Liberty University releases a statement:
After a thorough and exhaustive review of Dr. Ergun Caner’s public statements, a committee consisting of four members of Liberty University’s Board of Trustees has concluded that Dr. Caner has made factual statements that are self-contradictory. However, the committee found no evidence to suggest that Dr. Caner was not a Muslim who converted to Christianity as a teenager, but, instead, found discrepancies related to matters such as dates, names and places of residence. Dr. Caner has cooperated with the board committee and has apologized for the discrepancies and misstatements that led to this review. Dr. Caner’s current contractual term as Dean of Liberty Baptist Theological Seminary expires on June, 30, 2010. Dr.
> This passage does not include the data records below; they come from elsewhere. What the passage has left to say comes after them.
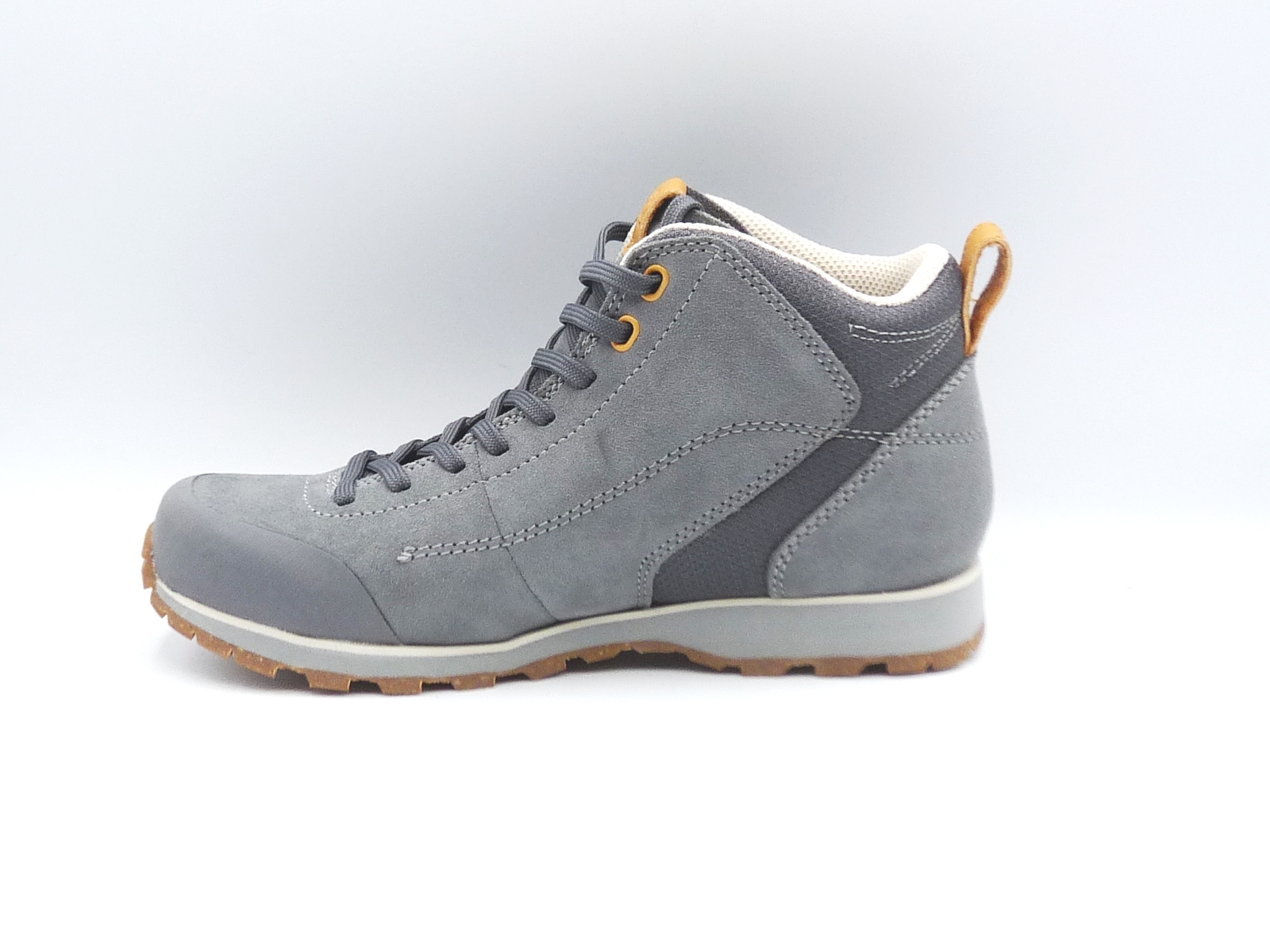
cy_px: 476
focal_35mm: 51
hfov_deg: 37.5
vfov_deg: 28.6
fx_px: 1871
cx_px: 635
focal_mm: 5.2
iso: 100
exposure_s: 1/125
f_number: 4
Caner will no longer serve as Dean of Liberty Baptist Theological Seminary. The university has offered, and Dr. Caner has accepted, an employment contract for the 2010-2011 academic year. Dr. Caner will remain on the faculty of Liberty Baptist Theological Seminary as a professor.
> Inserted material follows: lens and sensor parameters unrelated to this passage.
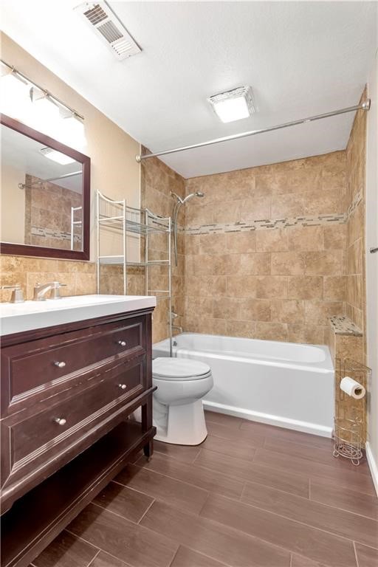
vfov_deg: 96.7
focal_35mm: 16
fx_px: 252
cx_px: 189
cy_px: 284
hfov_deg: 73.7
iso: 80
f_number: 6.3
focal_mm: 16
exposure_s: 1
To me, the most astounding line in this story had been that of Liberty University co-founder and School of Religion dean Elmer Towns, who told Christianity Today: “It’s not an ethical issue, it’s not a moral issue. We give faculty a certain amount of theological leverage.”
But it’s just as troubling that an evangelical theological seminary would say that someone can make “factual statements that are self-contradictory.”
Many questions will apparently remain publicly unanswered.